England’s answer lies in their opposition yesterday. Ireland play out the back as a first option; it lends a freedom to their thought processes, an openness. England seemed to think that going out the back is only an option if there is space. Ireland are the opposite, they only hit a front ball when a front ball is on (Aki’s try which saw Stuart exposed in a channel). Ireland will not kick the ball away as much as Ford did yesterday.

In fact, I don’t think Ford wants to kick the ball away as much as he did yesterday. He’s a pragmatic ten, sees what is in front of him and makes the right option but, at the moment, he’s following the game plan, frustrated. Saracens play a wonderful brand of winning rugby and with England that isn’t the case. Tucked arms, for me, on show from two of the highest profile Saracens players, represent the frustration and restriction with which a talented group of players are being made to play.

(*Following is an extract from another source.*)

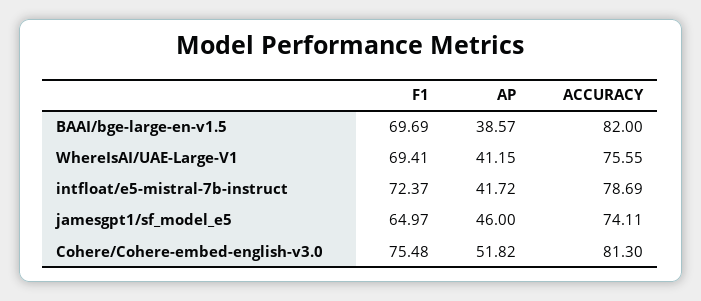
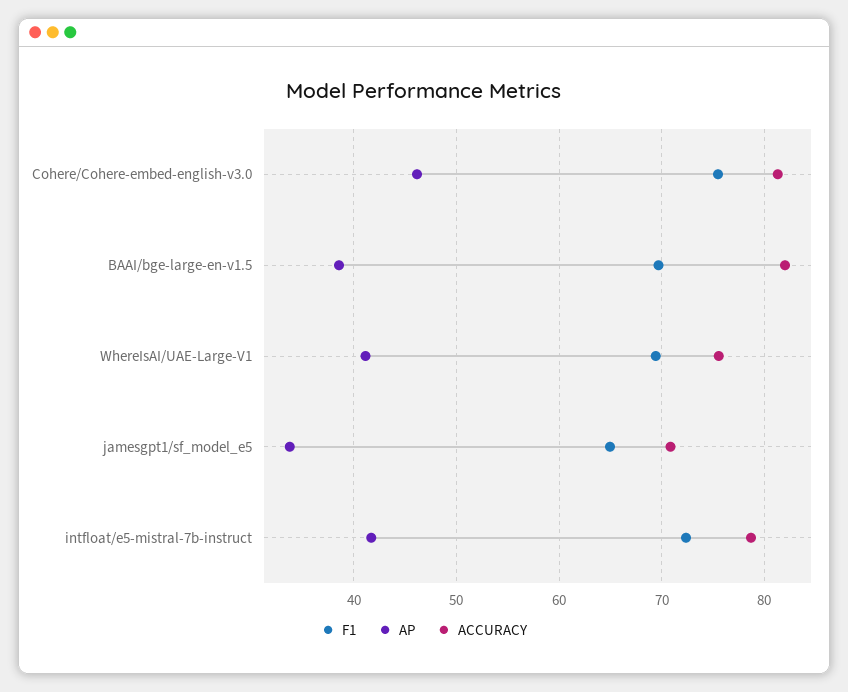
AP, jamesgpt1/sf_model_e5: 46 -> 34
ACCURACY, jamesgpt1/sf_model_e5: 74.11 -> 71
AP, Cohere/Cohere-embed-english-v3.0: 51.82 -> 46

One of the hardest things you can do in international coaching is recognise that you’ve got something wrong and change it. Borthwick is at this crossroads. He definitely has the capability and knowhow to alter his approach and he certainly has the experience out on the field to go with that change. I don’t think it is too late for Borthwick to experience a positive World Cup. The question isn’t really whether he needs to change, it is more if he will do it. The timing of this decision will dictate how well England perform at the Rugby World Cup and ultimately, how much longer he will be coaching them.

It’s that simple: he has to do it and it’s a situation only made more complicated by thinking about it.